We review recent results on the coherence and superfluidity of driven dissipative condensates, i.e., systems of weakly interacting nonconserved bosons, such as polariton condensates. The presence of driving and dissipation has dramatically different effects depending on dimensionality and anisotropy. In three dimensions, equilibrium behaviour is recovered at large scales for static correlations, while the dynamical behaviour is altered by the microscopic driving. In two dimensions, for an isotropic system, drive and dissipation destroy the algebraic order that would otherwise exist; however, a sufficiently anisotropic system can still show algebraic phase correlations. We discuss the consequences of this behaviour for recent experiments measuring phase coherence and outline potential measurements that might directly probe superfluidity.
Introduction
This chapter is dedicated to superfluidity and its relation to Bose-Einstein condensation (BEC), a topic with a long history. Many reviews of the concepts of condensation and superfluidity in thermal equilibrium can be found; see for example Refs. [1, 2, 3, 4]. The focus of this chapter is on how these concepts apply (or fail to apply) to driven dissipative condensates – systems of bosons with a finite lifetime, in which loss is balanced by continuous pumping. We focus entirely on the steady state of such systems, neglecting transient, time-dependent behaviour.

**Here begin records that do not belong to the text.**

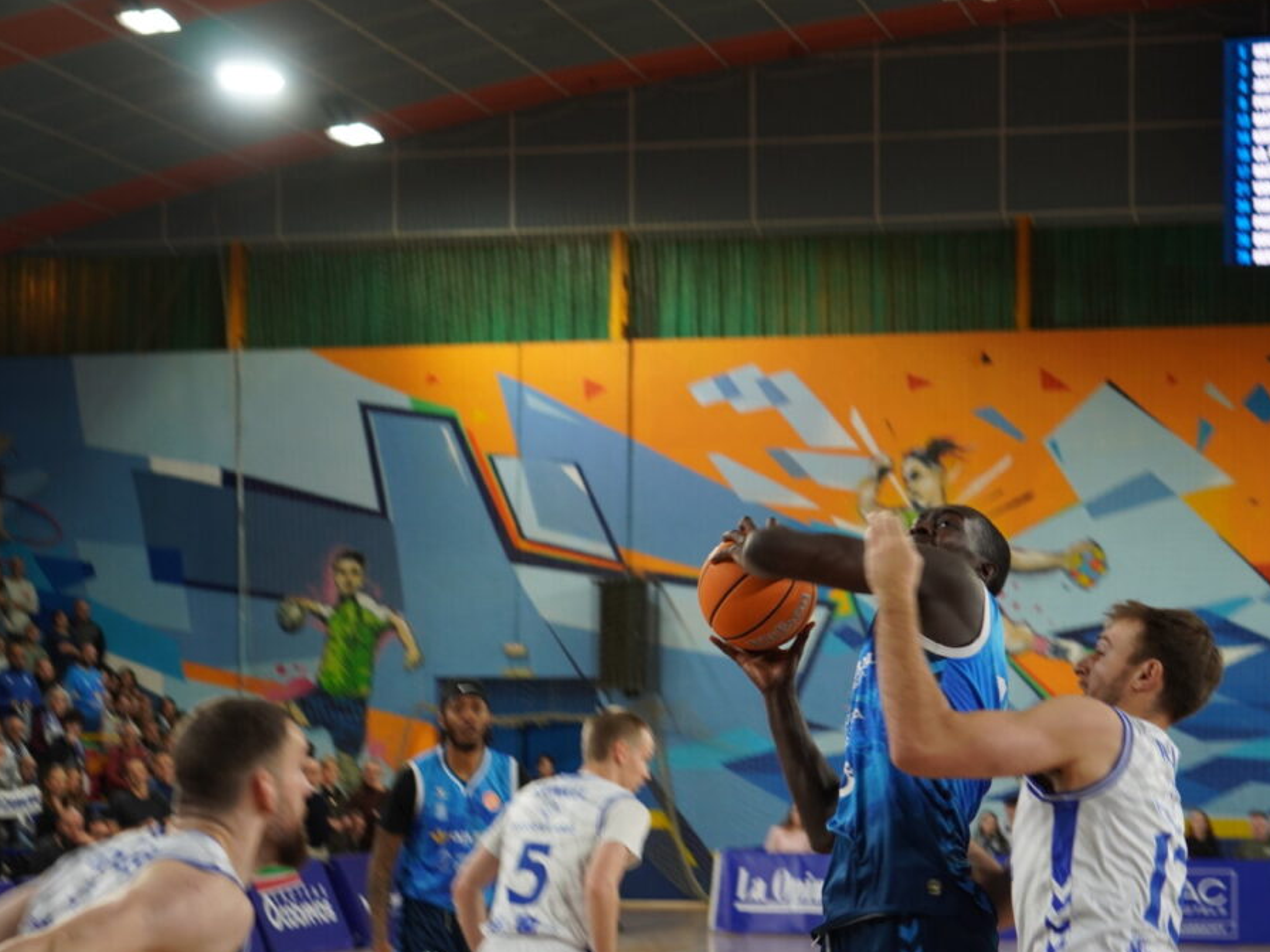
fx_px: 3322
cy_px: 480
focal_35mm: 91
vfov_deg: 16.3
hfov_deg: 21.6
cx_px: 697
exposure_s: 1/160
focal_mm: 55
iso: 500
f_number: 4.5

Experimentally, the most studied example of a driven dissipative condensate has been microcavity polaritons, an overview of which is given in Ref. [5] and Chapter 4. However, similar issues can arise in many other systems, most obviously photon condensates [6] (see also Chapter 19), magnon condensates [7] (see also Chapters 25–26), and potentially exciton condensates (although typical exciton lifetimes are much longer than for polaritons). Even experiments on cold atoms (see, e.g., Chapter 3) could be driven into a regime in which such physics occurs, when considering continuous loading of atoms balancing threebody losses [8] or atom laser setups [9, 10, 11].
Experiments on polaritons are two-dimensional, and in two dimensions it is particularly important to clearly distinguish three concepts often erroneously treated as equivalent: superfluidity, condensation, and phase coherence. This is because no true Bose-Einstein condensate exists in a homogeneous two-dimensional system.